Just over a week ago we discussed the aspect of electric car safety, specifically that of Neighborhood Electric Vehicles or NEVs, after 47-year old mother Judit Nadal was tragically killed in her Reva G-Wiz in an accident in London, U.K.
Our earlier story was based on initial reports that Mrs Nadal had hit a wall and been thrown clear from the car which split in two in the impact, but it has now been confirmed that her car had collided with a Skoda Octavia on what has been described as a dangerous junction.
Whilst this doesn't detract from the tragedy of the incident, it adds weight to the claims that NEVs can lack even basic safety measures that even the smallest and cheapest of regular cars are given, despite the fact that they share the same roads.
It can be argued, quite rightly, that NEVs are a safe method of transportation, since they have low top speeds and are unable to travel on faster roads where many accidents happen (though statistically the fastest roads, freeways, are also the safest). Many NEVs are used perfectly safely every day by motorists travelling around their neighborhood or used off-road, on farms and private land.
On the public roads however, it is much harder to guarantee your safety even with the utmost care driving around.
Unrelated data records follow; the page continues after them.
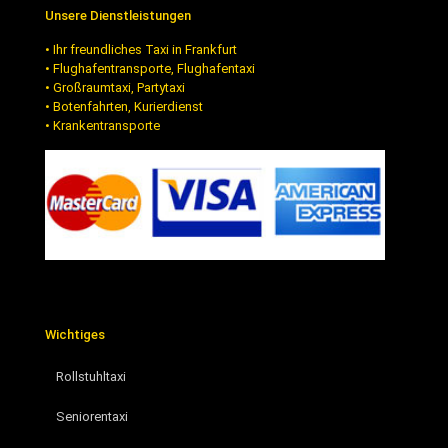
Unsere Dienstleistungen
• Ihr freundliches Taxi in Frankfurt
• Flughafentransporte, Flughafentaxi
• Großraumtaxi, Partytaxi
• Botenfahrten, Kurierdienst
• Krankentransporte
Wichtiges
Rollstuhltaxi
Seniorentaxi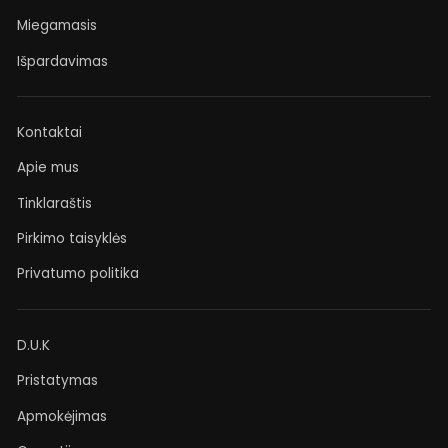
Miegamasis
Išpardavimas
Kontaktai
Apie mus
Tinklaraštis
Pirkimo taisyklės
Privatumo politika
D.U.K
Pristatymas
Apmokėjimas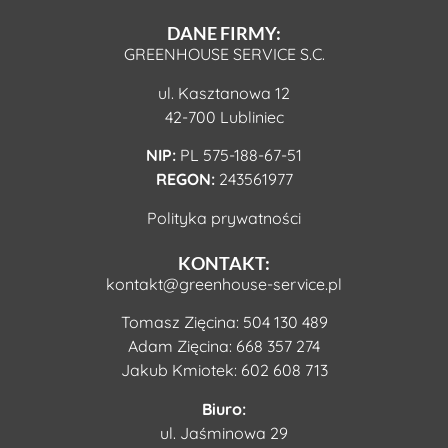
DANE FIRMY:
GREENHOUSE SERVICE S.C.
ul. Kasztanowa 12
42-700 Lubliniec
NIP:
PL 575-188-67-51
REGON:
243561977
Polityka prywatności
KONTAKT:
kontakt@greenhouse-service.pl
Tomasz Zięcina:
504 130 489
Adam Zięcina:
668 357 274
Jakub Kmiotek:
602 608 713
Biuro:
ul. Jaśminowa 29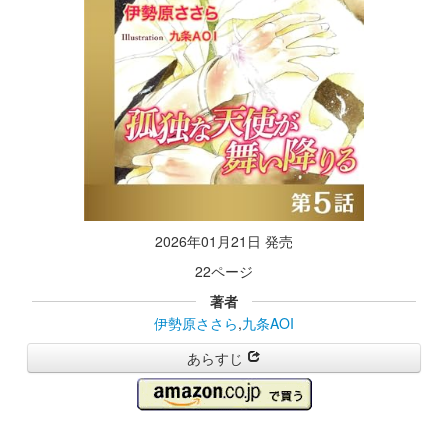
2026年01月21日 発売
22ページ
著者
伊勢原ささら
,
九条AOI
あらすじ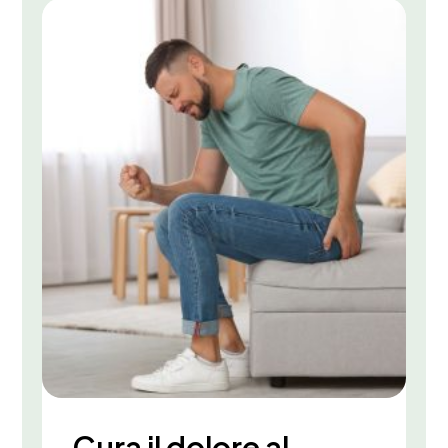
Cura il dolore al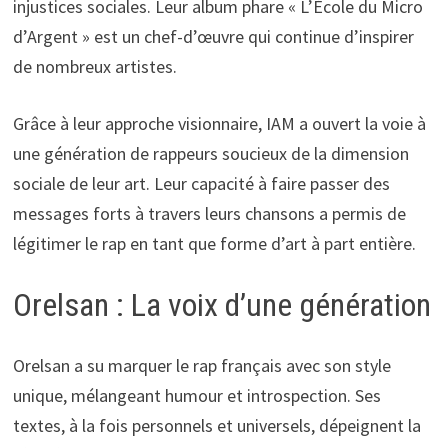
injustices sociales. Leur album phare « L’École du Micro
d’Argent » est un chef-d’œuvre qui continue d’inspirer
de nombreux artistes.
Grâce à leur approche visionnaire, IAM a ouvert la voie à
une génération de rappeurs soucieux de la dimension
sociale de leur art. Leur capacité à faire passer des
messages forts à travers leurs chansons a permis de
légitimer le rap en tant que forme d’art à part entière.
Orelsan : La voix d’une génération
Orelsan a su marquer le rap français avec son style
unique, mélangeant humour et introspection. Ses
textes, à la fois personnels et universels, dépeignent la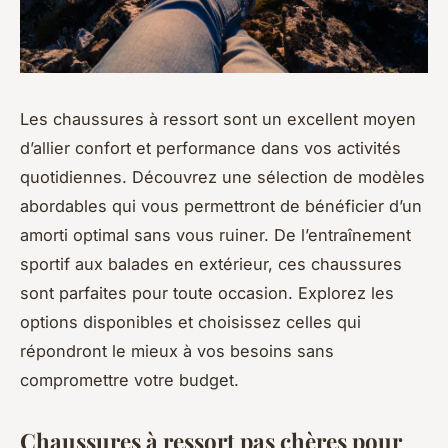
Les chaussures à ressort sont un excellent moyen
d’allier confort et performance dans vos activités
quotidiennes. Découvrez une sélection de modèles
abordables qui vous permettront de bénéficier d’un
amorti optimal sans vous ruiner. De l’entraînement
sportif aux balades en extérieur, ces chaussures
sont parfaites pour toute occasion. Explorez les
options disponibles et choisissez celles qui
répondront le mieux à vos besoins sans
compromettre votre budget.
Chaussures à ressort pas chères pour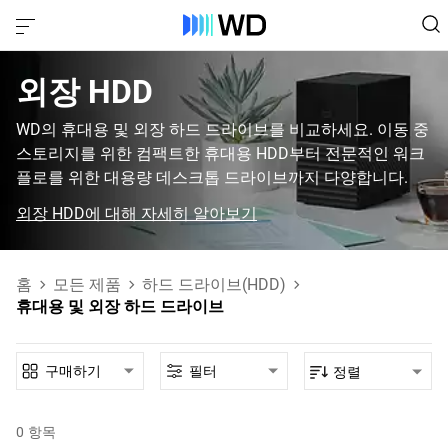
외장 HDD‎
WD의 휴대용 및 외장 하드 드라이브를 비교하세요. 이동 중
스토리지를 위한 컴팩트한 휴대용 HDD부터 전문적인 워크
플로를 위한 대용량 데스크톱 드라이브까지 다양합니다.
외장 HDD에 대해 자세히 알아보기
홈
모든 제품
하드 드라이브(HDD)
휴대용 및 외장 하드 드라이브
구매하기
필터
정렬
0
항목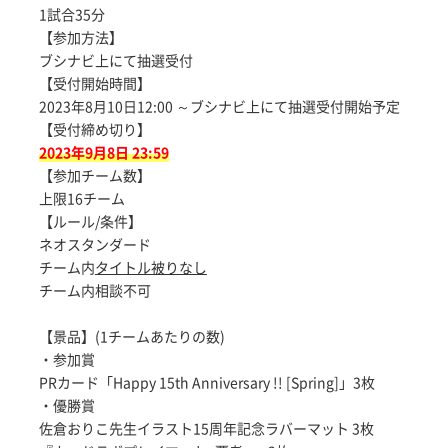
1試合35分
【参加方法】
ブシナビ上にて抽選受付
【受付開始時間】
2023年8月10日12:00 ～ブシナビ上にて抽選受付開始予定
【受付締め切り】
2023年9月8日 23:59
【参加チーム数】
上限16チーム
【ルール/条件】
ネオスタンダード
チーム内
タイトル被りなし
チーム内相談不可
【景品】(1チームあたりの数)
・参加賞
PRカード「Happy 15th Anniversary !! [Spring]」3枚
・優勝賞
佐倉おりこ先生イラスト15周年記念ラバーマット 3枚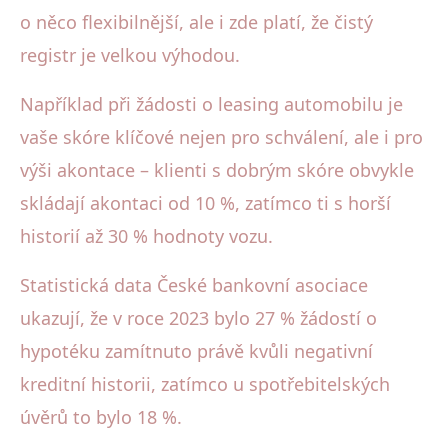
o něco flexibilnější, ale i zde platí, že čistý
registr je velkou výhodou.
Například při žádosti o leasing automobilu je
vaše skóre klíčové nejen pro schválení, ale i pro
výši akontace – klienti s dobrým skóre obvykle
skládají akontaci od 10 %, zatímco ti s horší
historií až 30 % hodnoty vozu.
Statistická data České bankovní asociace
ukazují, že v roce 2023 bylo 27 % žádostí o
hypotéku zamítnuto právě kvůli negativní
kreditní historii, zatímco u spotřebitelských
úvěrů to bylo 18 %.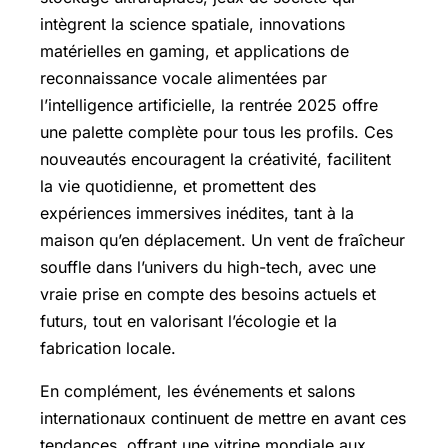
intègrent la science spatiale, innovations
matérielles en gaming, et applications de
reconnaissance vocale alimentées par
l’intelligence artificielle, la rentrée 2025 offre
une palette complète pour tous les profils. Ces
nouveautés encouragent la créativité, facilitent
la vie quotidienne, et promettent des
expériences immersives inédites, tant à la
maison qu’en déplacement. Un vent de fraîcheur
souffle dans l’univers du high-tech, avec une
vraie prise en compte des besoins actuels et
futurs, tout en valorisant l’écologie et la
fabrication locale.
En complément, les événements et salons
internationaux continuent de mettre en avant ces
tendances, offrant une vitrine mondiale aux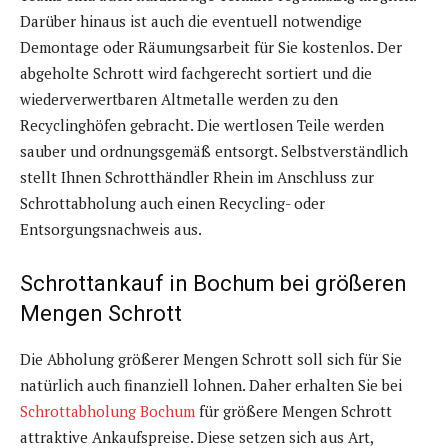
Darüber hinaus ist auch die eventuell notwendige
Demontage oder Räumungsarbeit für Sie kostenlos. Der
abgeholte Schrott wird fachgerecht sortiert und die
wiederverwertbaren Altmetalle werden zu den
Recyclinghöfen gebracht. Die wertlosen Teile werden
sauber und ordnungsgemäß entsorgt. Selbstverständlich
stellt Ihnen Schrotthändler Rhein im Anschluss zur
Schrottabholung auch einen Recycling- oder
Entsorgungsnachweis aus.
Schrottankauf in Bochum bei größeren
Mengen Schrott
Die Abholung größerer Mengen Schrott soll sich für Sie
natürlich auch finanziell lohnen. Daher erhalten Sie bei
Schrottabholung Bochum
für größere Mengen Schrott
attraktive Ankaufspreise. Diese setzen sich aus Art,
Mrs Nadal would not have normally travelled the route she took on the night she was killed, as she was on her way to a parents' evening at her child's school.
Mr Nadal confirmed that his wife would not have normally taken the route home, though he told reporters that he has "no concerns about the G-Wiz. I drove that G-Wiz a lot and it's actually a rather safe vehicle".
Although Mrs Nadal's family have commented, notably absent are comments by either the Police (though investigations will be underway) nor Reva themselves. We expect the pressure will be on the Indian maker to explain why the vehicle split apart in the crash.
British car magazine and TV program Top Gear put a G-Wiz in for a European New Car Assessment Program (Euro NCAP) offset 40mph crash test a few years back as the model is not required by law to be submitted for the tests given its "quadricycle" classification. In the U.S, NEVs are required to have 25mph crash tests. As you can see from the video below, it doesn't make for good viewing:
The car was described by Euro NCAP as having significant risk of life-threatening injuries. A comparably small car such as the 2008 Smart ForTwo on the other hand, has gained very impressive results in both European and U.S. crash tests.
The accident is thankfully one of very few reported for NEVs, and this is testament to the usually safe situations in which they are driven due to their usage limitations. A low top speed and city-suitable range (up to 75 miles in the case of the G-Wiz) generally keep them away from higher speed roads and confined to cities where the flow of traffic is often very slow.
However, there is a difference in circumstance between the U.S. and the U.K. Where in the States NEVs are limited to 25mph in areas with a speed limit of 35mph or less effectively limiting them to urban confines, a G-Wiz such as that involved in the U.K. accident has a top speed of between 45 and 50 miles per hour with no speed limit requirements. This means they are more likely to be taken onto larger road networks with increased risk.
We extend our condolences to Mrs Nadal's family.